Monday, August 21, 2006

Attack of the gay Irish zombies!

I've watched two very B-grade yet enjoyable DVD's in the last two days.

On Sunday night, after a quietly debauched weekend of art, absinthe and more, I settled down in front of the TV for the debut feature from US writer-director Tennyson Bardwell, entitled Dorian Blues. This low-budget gay indie flick is yet another coming out and coming of age film, which despite a surfeit of cliches manages to coast home on a significant degree of charm, ably assisted by the charisma of its two male leads, a witty script, and a good sense of comic timing.


Michael McMillian is Dorian Lagatos, the titular character whose self-realisation the film follows. He's a wimpy gay nerd, over-fond of the word fabulous, with an aggressive, over-bearing father (Steve Fletcher) and a passive, emotionally distant mother (Mo Quigley). One of the only positives in Dorian's life is his effortlessly successful, football hero younger brother, Nicky (the charismatic Lea Coco, almost an equal lead rather than a supporting character).

Dorian Blues: Coco (far left) and Millian.

The film traces Dorian's slow coming out, and includes the token crush on his therapist; a cute & quaint scene with a prostitute who his brother sets him up with in an attempt to turn him straight; and the trauma of life as a newly gay man in the big city. The latter sequences include a flippant approach to a near-rape which raised my hackles a little, but that's a personal issue that will not resonate so strongly with everyone (a young man I am deeply fond of was raped following his first nervous visits to a gay bar, but I'll say no more of that here).

Despite unsure direction, overall Dorian Blues is a cute but forgettable addition to the ranks of queer cinema. It's certainly no Brokeback Mountain; hell, it's not even a Beautiful Thing, but if you're looking for something short, sweet and non-traumatic to while away an evening, this film might work for you.

Tonight, after a day at MCV and then a Fringe board meeting, I sat down with a glass or two of wine, and an Irish zombie movie.

It must be a trend - not the wine, Irish zombies I mean. At last year's MIFF I watched a D-grade Irish zombie flick called Dead Meat which used a mutation of mad cow disease as the basis for its plague.
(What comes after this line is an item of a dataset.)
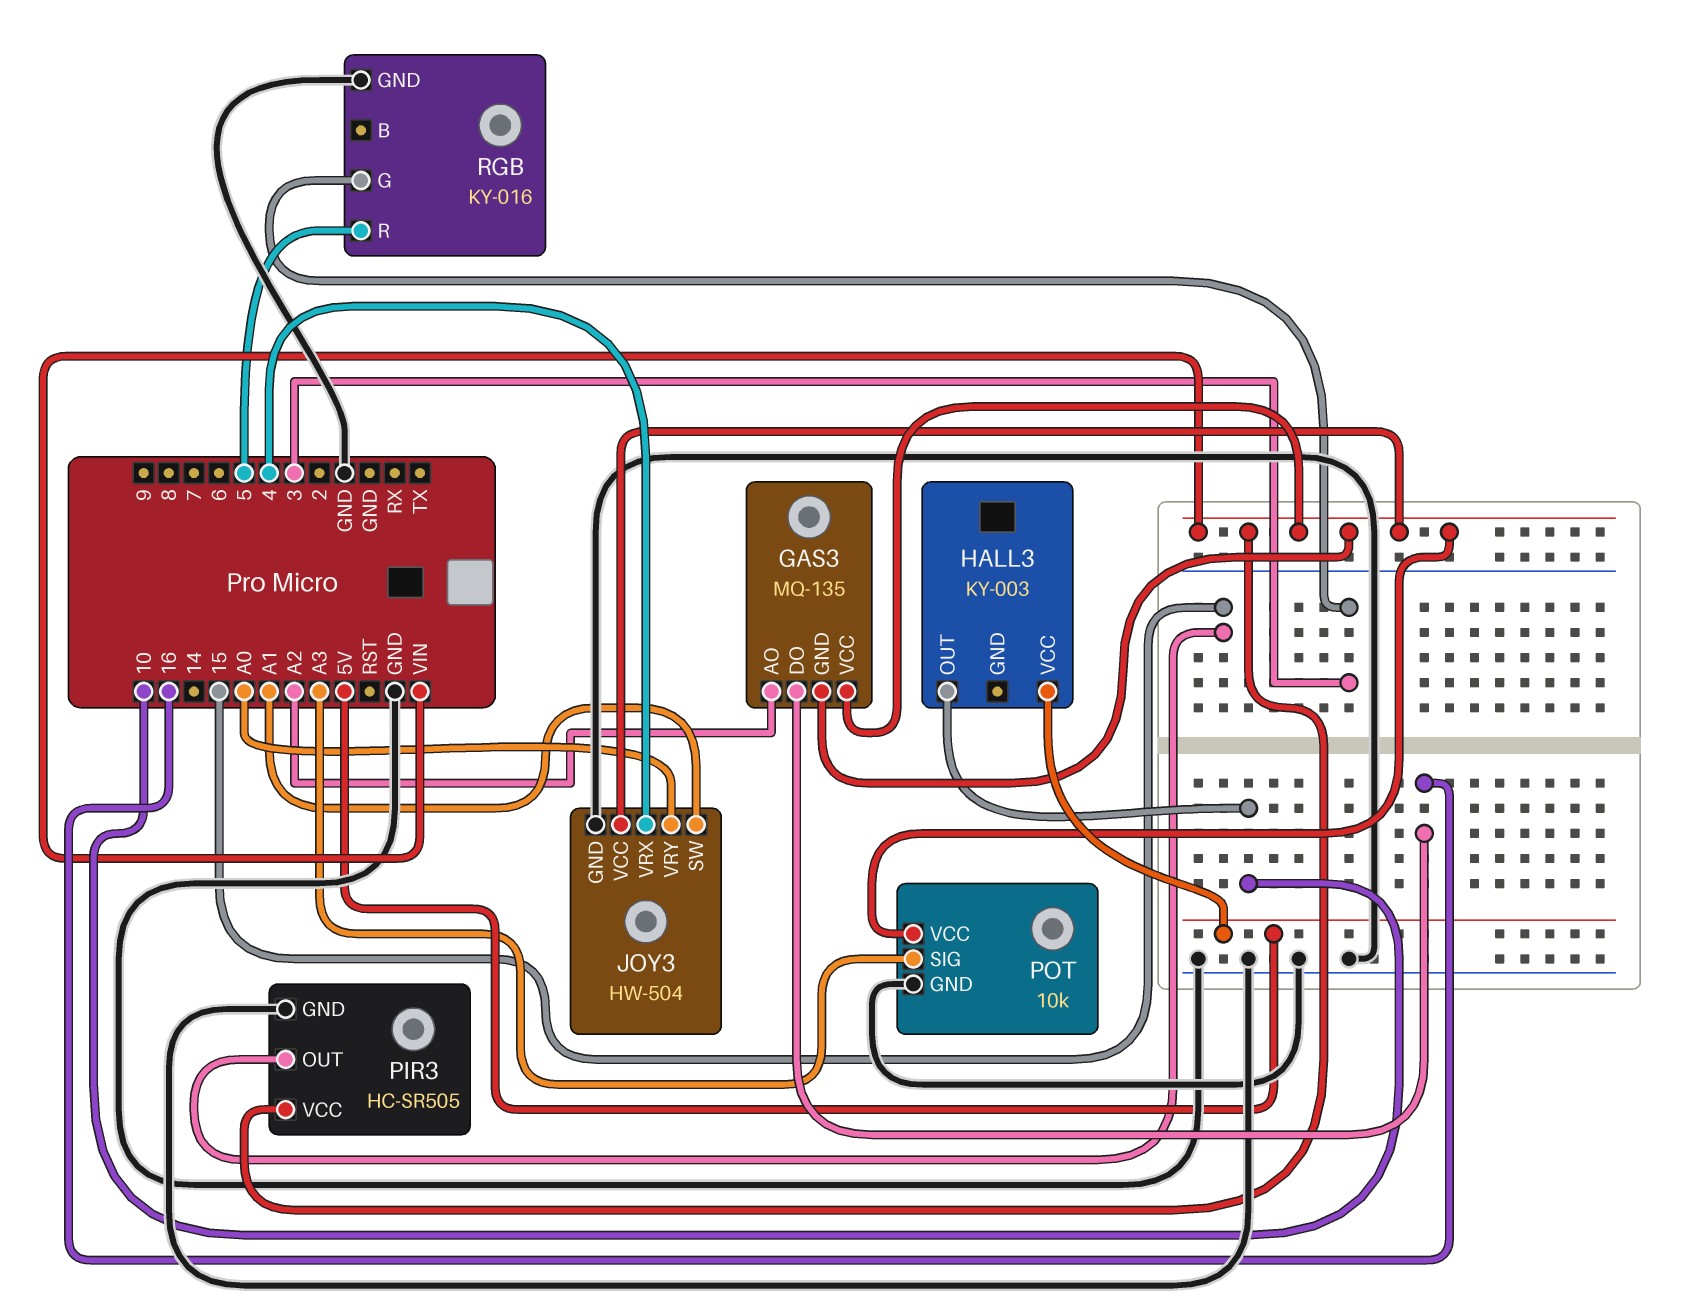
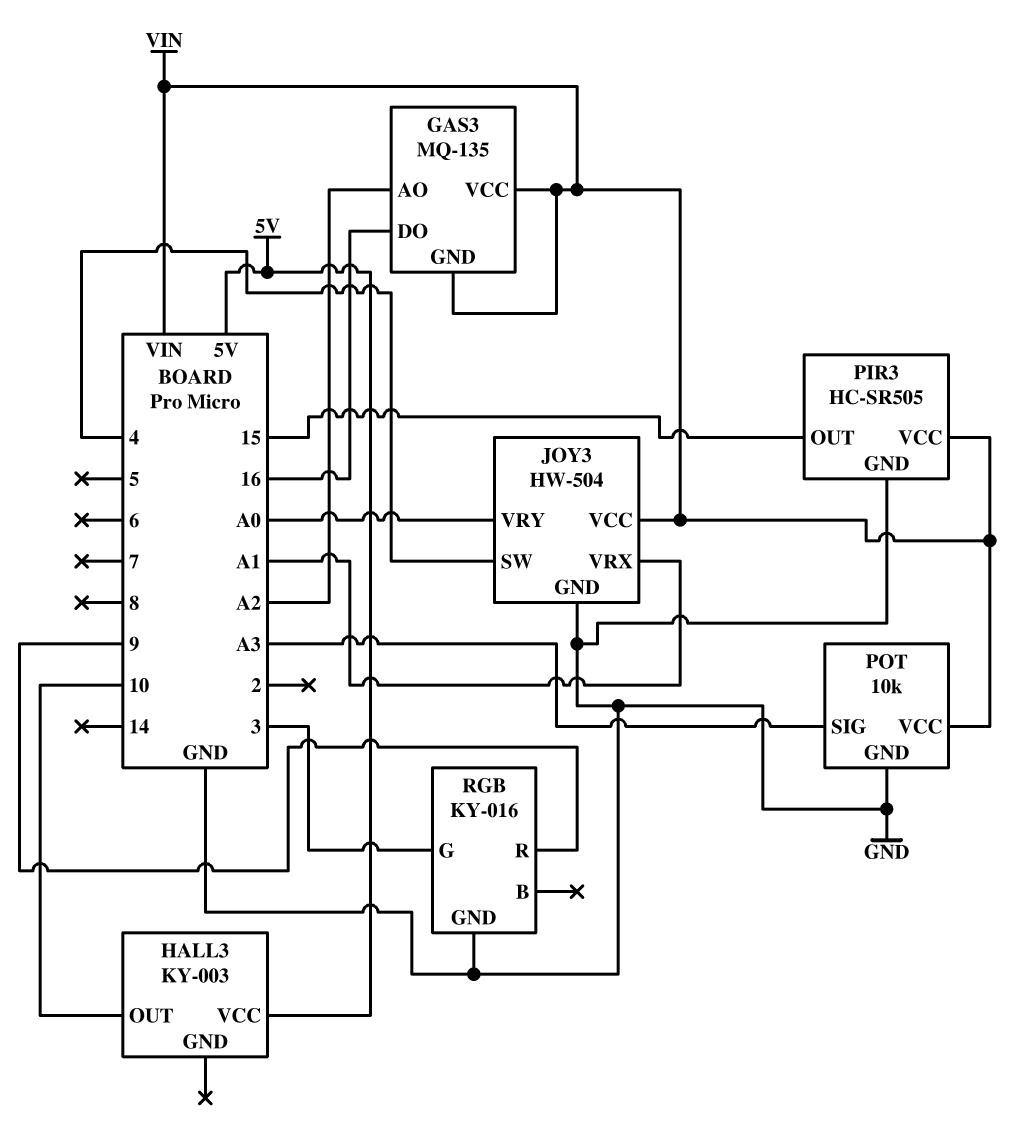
JOY3 pin SW: A1 -> 4
JOY3 pin VRX: 4 -> A1
RGB pin R: 5 -> 9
Boy Eats Girl wasn't much better, unfortunately, although it was still entertaining enough for me to watch the whole film from start to end, which given that it's only about 80 minutes long isn't that much of a chore.

Written by Derek Landy and directed by Stephen Bradley, Boy Eats Girl focuses on the fraught love life of Nathan (David Leon), who has fallen in love with his friend Jessica (Samantha Mumba) but lacks the courage to ask her out. Thanks to his friends friends Henry (the puckish Laurence Kinlan) and Diggs (Tadhg Murphy) he attempts a rendevoux, but when it all goes wrong he drunkenly attempts suicide, which his mother, a thinly-drawn Grace (played by the directors wife, Deirdre O’Kane) accidentally assists.

Striken by guilt, Grace uses a book of voodoo rituals she's just happened to find in the crypt of the local church to bring her son back to life. Only problem is, the spell goes wrong, and Nathan is now a zombie, with an almost-uncontrollable appetite for human flesh. After one love-bite too many, a plague of flesh-eating zombies is soon running amok, and predictable mayhem ensues.

It's often been said that bad horror turns into comedy, and vice versa. This film proves that adage. While it never tries hard to scare,
Boy Eats Girl does so very much want to be a blackly humoured comedy. Sadly, Shaun of the Dead it aint. Despite one or two strong performances, and some great special effects (especially in an especially messy scene involving what I think is a combine harvester and a snarling herd of zombies) Boy Eats Girl just doesn't work on most levels. That said, as far as B-grade, if not actually D-grade films go, it's not an entirely unsatisfactory waste of time.

And my favourite line from the film?

"You're supposed to make friends at school, not eat them!"